The structural root cause is that the International Maritime Organization only mandates AIS for vessels over 300 gross tonnes on international voyages, leaving the vast majority of the global fishing fleet -- small and medium vessels under 15 meters operating in developing nations' exclusive economic zones -- completely invisible to monitoring systems, while coastal states lack the patrol vessels, satellite subscriptions, and legal frameworks to enforce compliance on their own.
Evidence
Global Fishing Watch data shows only 2% of 2.9 million fishing vessels carry AIS, yet they account for over 50% of fishing effort beyond 100 nautical miles from shore and 80% of high-seas fishing. A review of roughly 200 vessels with reported forced labor cases showed only about 25% broadcasted AIS. Of the few hundred vessels on the IUU vessel list maintained by Regional Fisheries Management Organizations, only a handful broadcasted AIS in the past two years.
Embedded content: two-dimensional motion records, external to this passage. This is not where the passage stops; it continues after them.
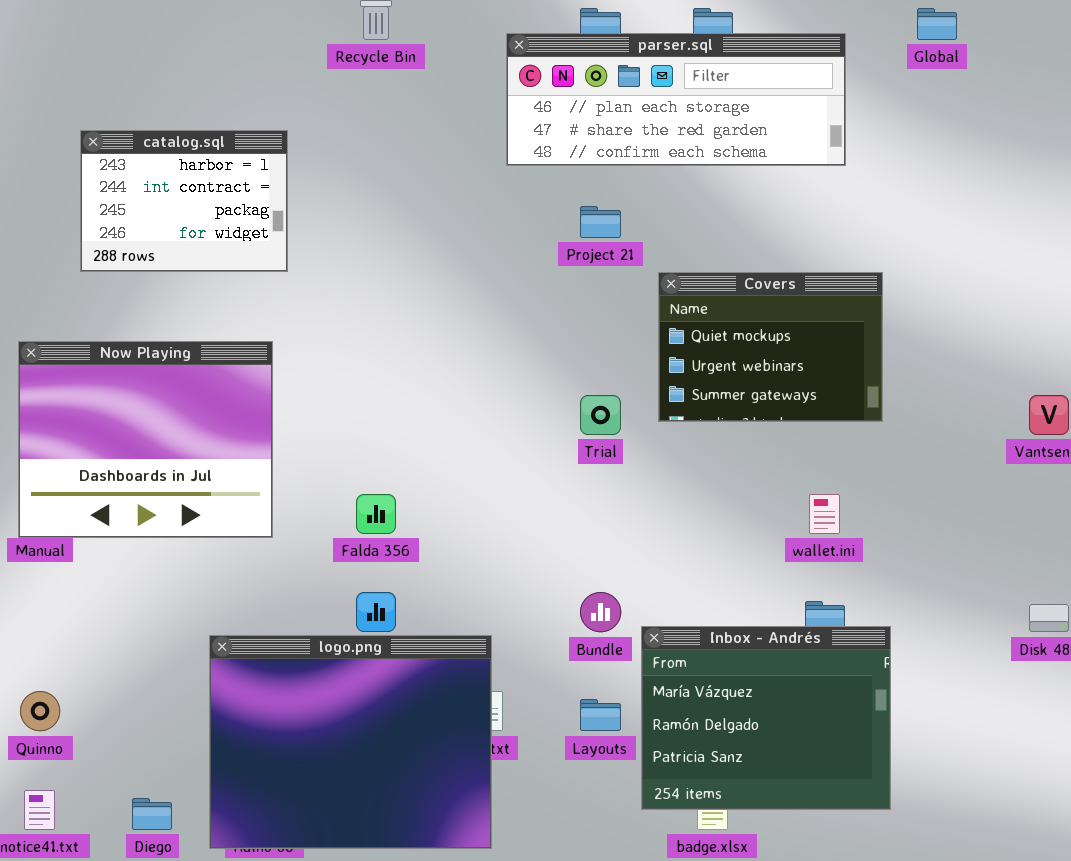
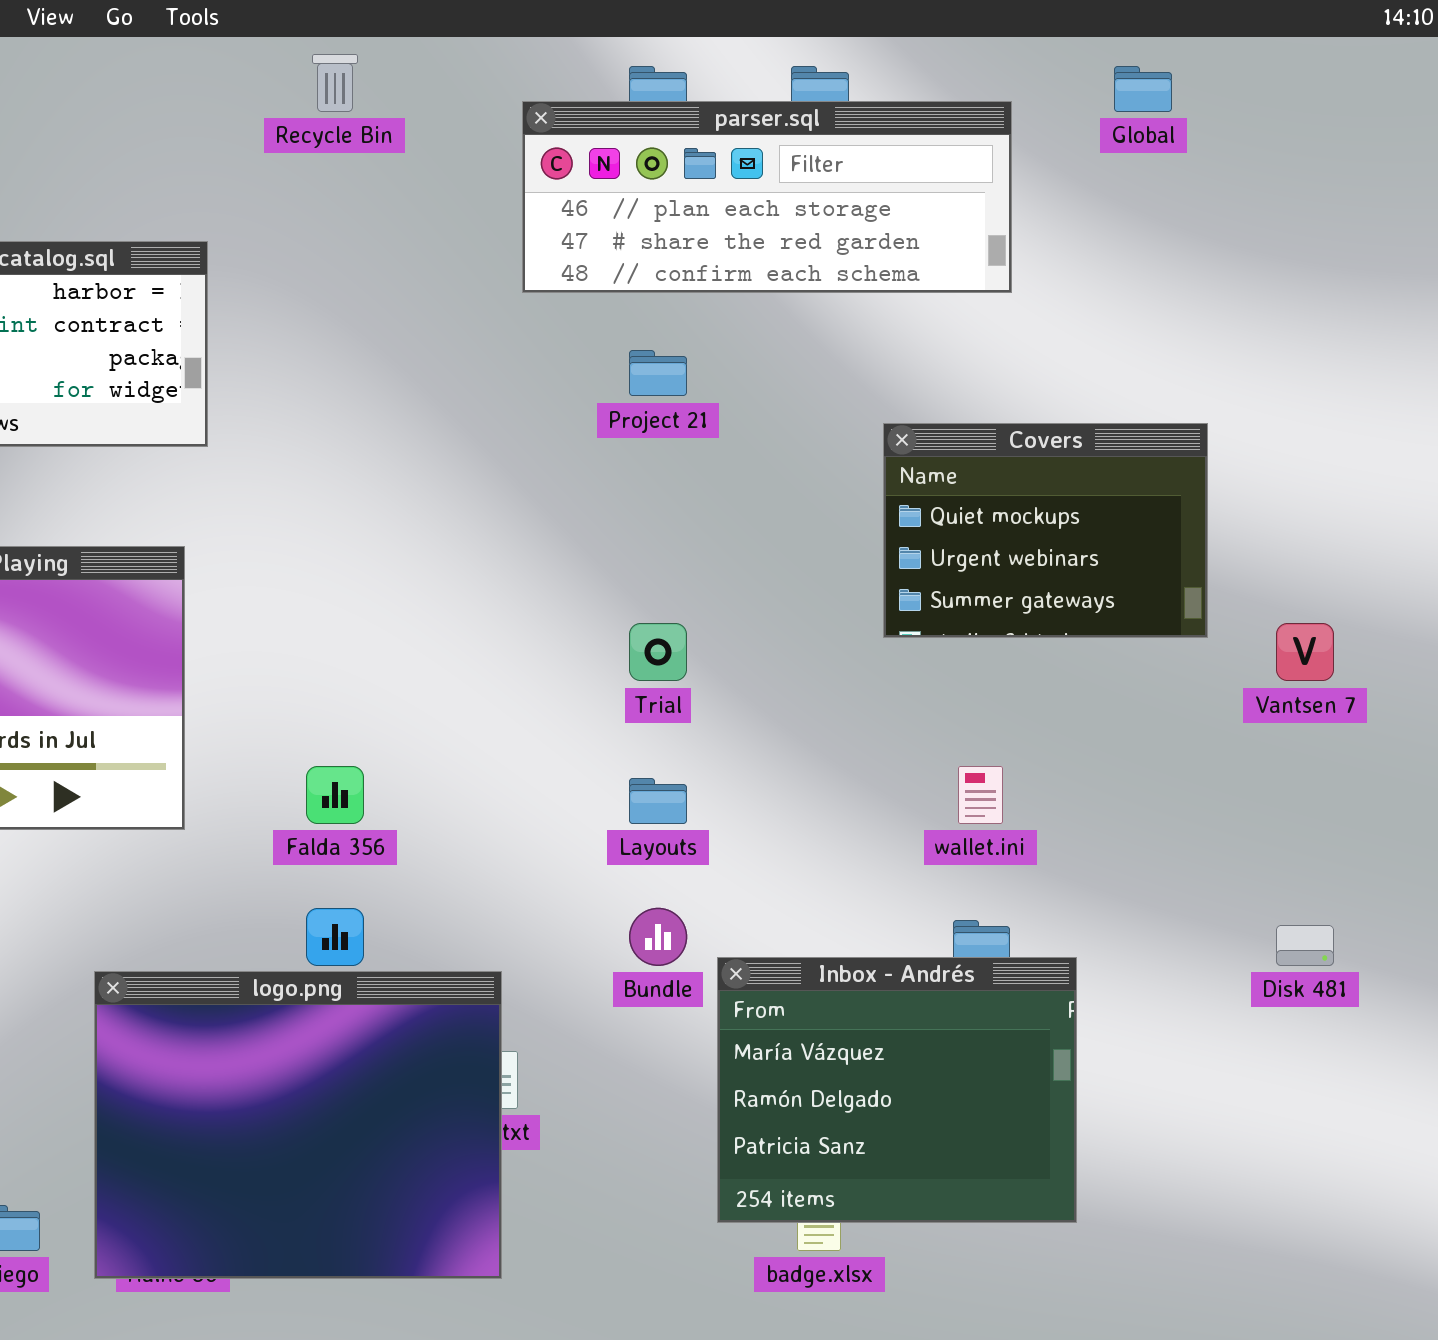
Covers: [658,272,883,422] -> [883,423,1208,638], moved
Layouts: [580,699,621,731] -> [629,778,687,824], moved

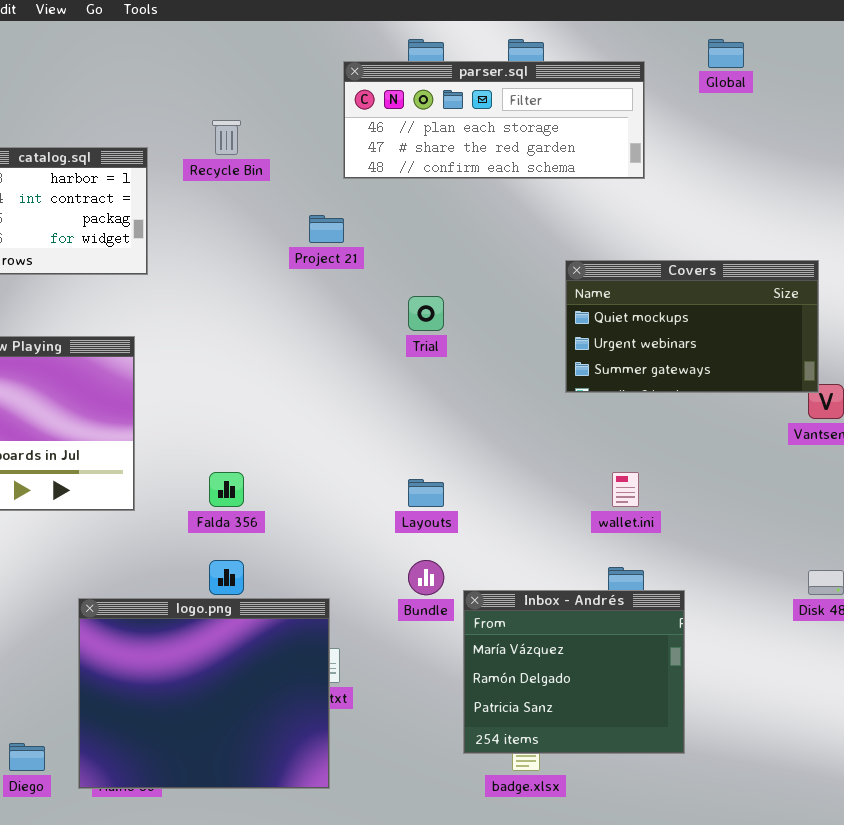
Recycle Bin: [312,54,358,112] -> [212,120,241,155], moved
Project 21: [629,350,687,396] -> [309,215,344,243], moved
Covers: [883,423,1208,638] -> [565,260,819,393], resized
Trial: [629,623,687,681] -> [408,296,444,331], moved

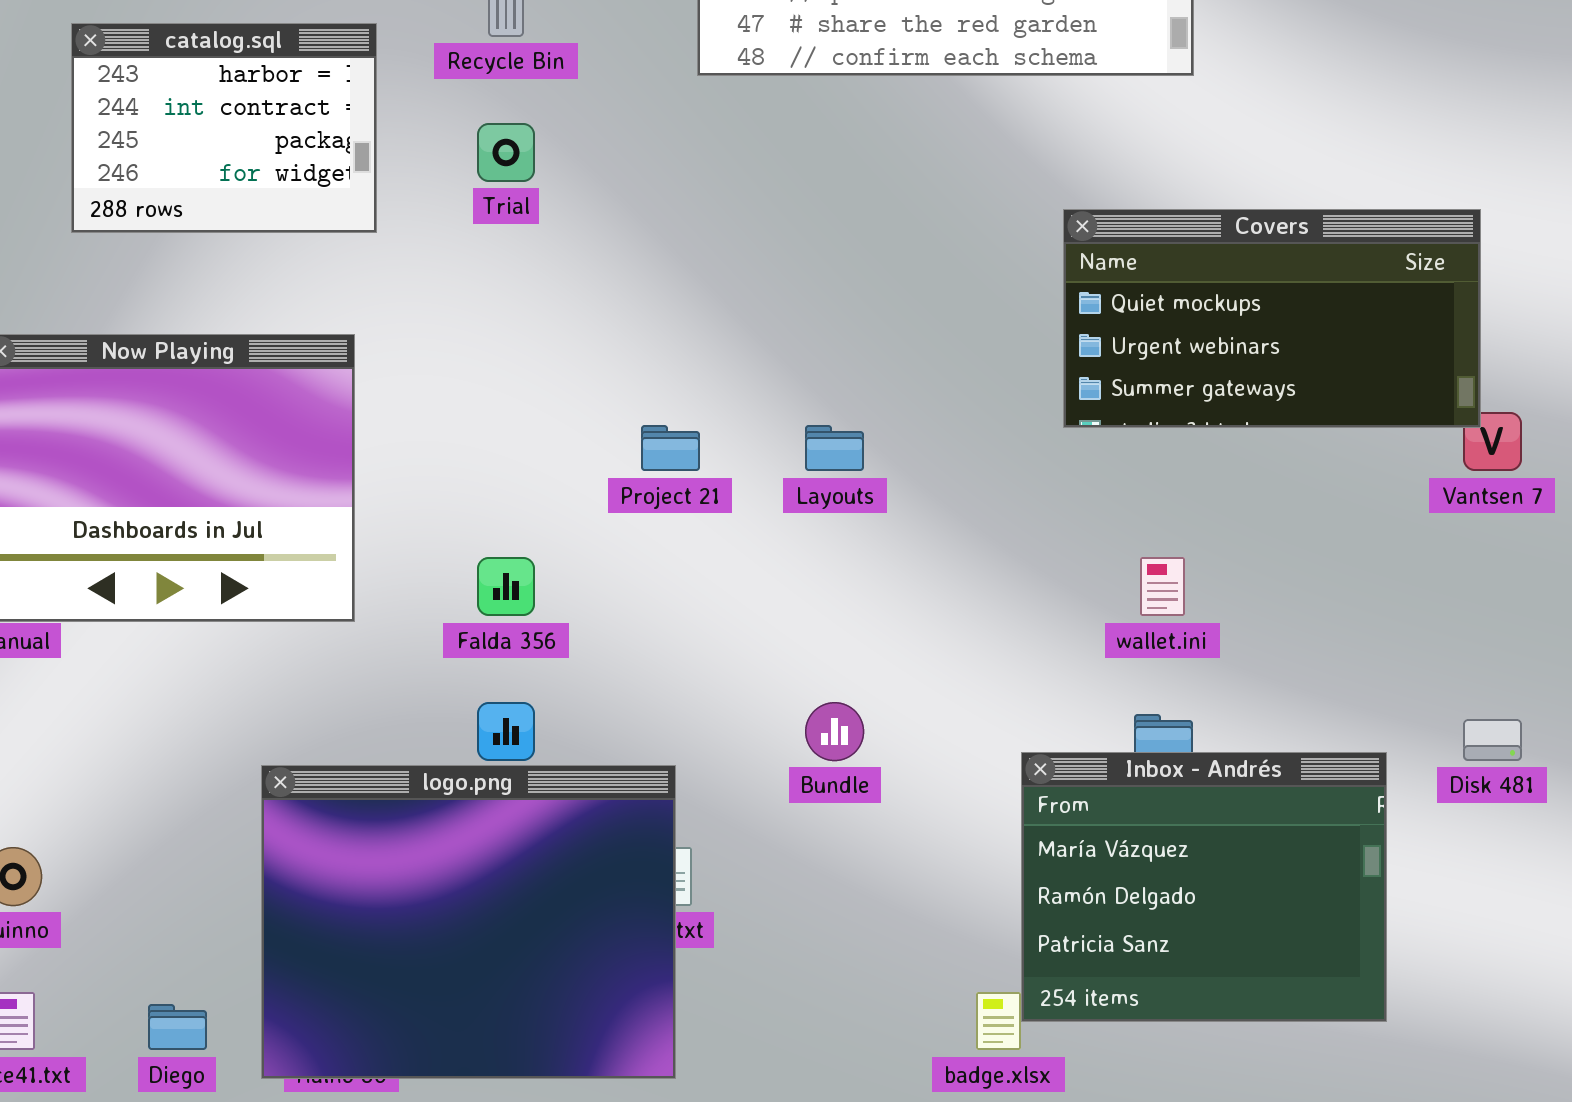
Project 21: [309,215,344,243] -> [641,425,700,471], moved
Trial: [408,296,444,331] -> [477,123,535,182], moved
Layouts: [408,479,444,507] -> [805,425,864,471], moved
Inbox - Andrés: [463,590,685,754] -> [1021,752,1387,1022], moved

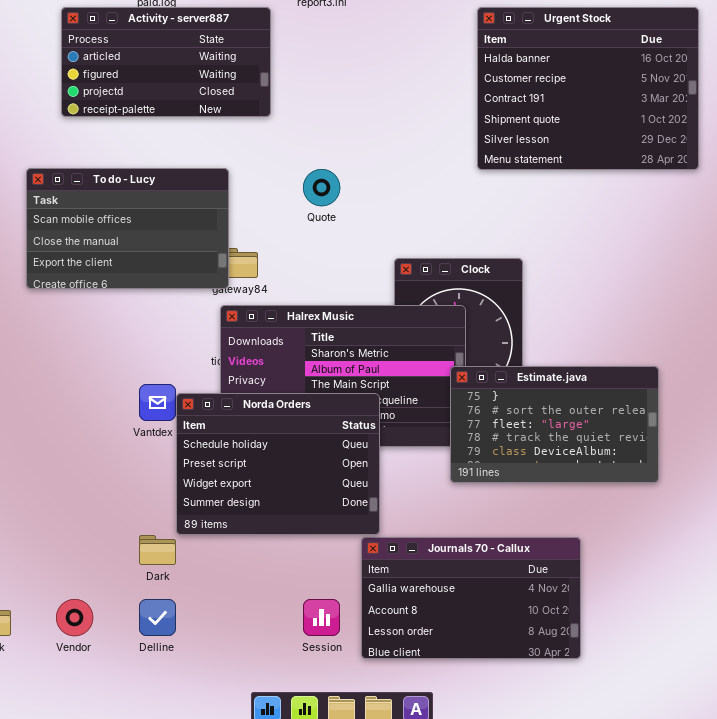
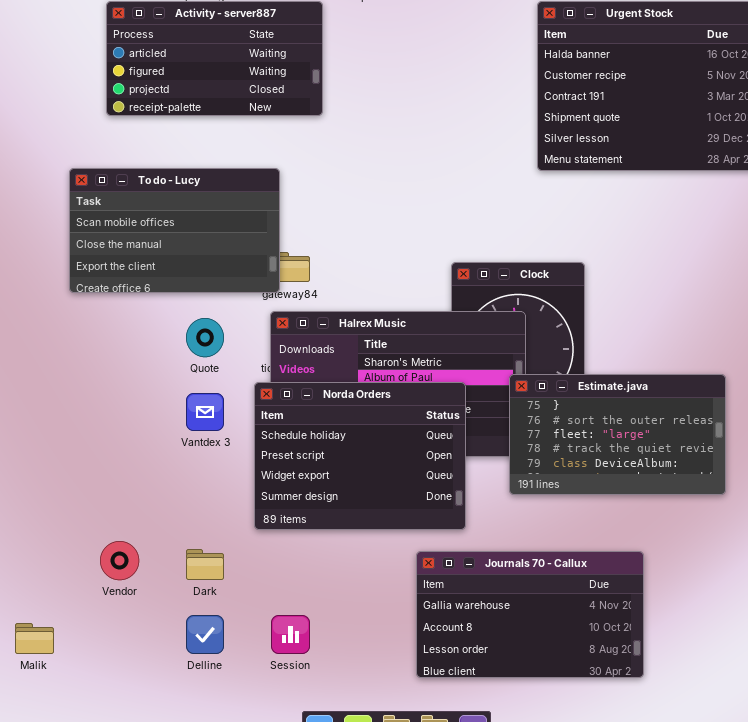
Quote: [303,169,340,206] -> [186,318,224,357], moved
Norda Orders: [176,393,380,535] -> [254,382,466,530], moved
Vendor: [56,599,93,636] -> [100,541,139,580], moved
Session: [303,599,340,636] -> [271,615,310,654], moved

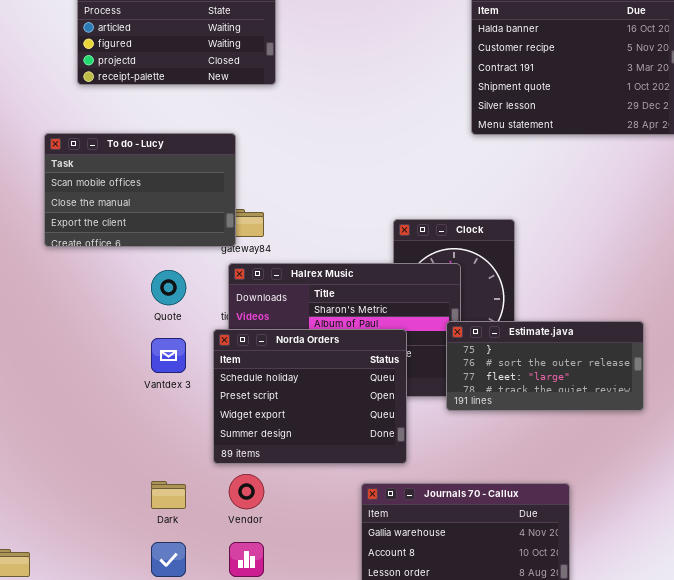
Estimate.java: [509,374,726,495] -> [446,321,644,411], resized
Vendor: [100,541,139,580] -> [229,474,264,509], moved

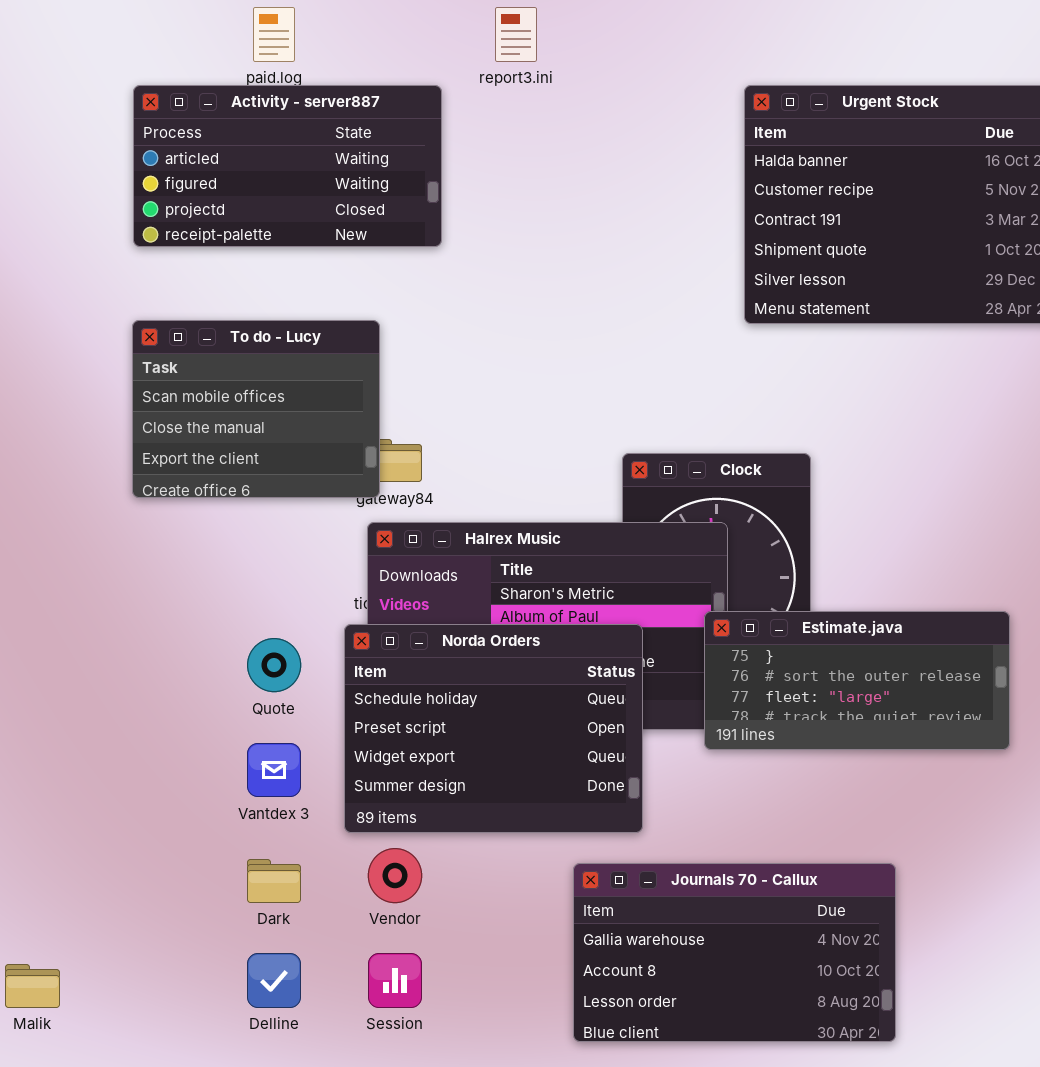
To do - Lucy: [44,133,236,247] -> [132,320,380,498], resized
Quote: [151,270,186,305] -> [247,638,301,692], moved
Vantdex 3: [151,338,186,373] -> [247,743,301,797], moved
Two studies published in Science (July 2025) used satellite datasets to track industrial fishing in nearly 1,400 marine protected areas spanning about 3 million square miles where industrial fishing is explicitly prohibited, finding widespread violations by non-broadcasting vessels. FAO estimates IUU fishing accounts for up to 20% of global catch. Source: Global Fishing Watch (globalfishingwatch.org), FAO, SeafoodSource.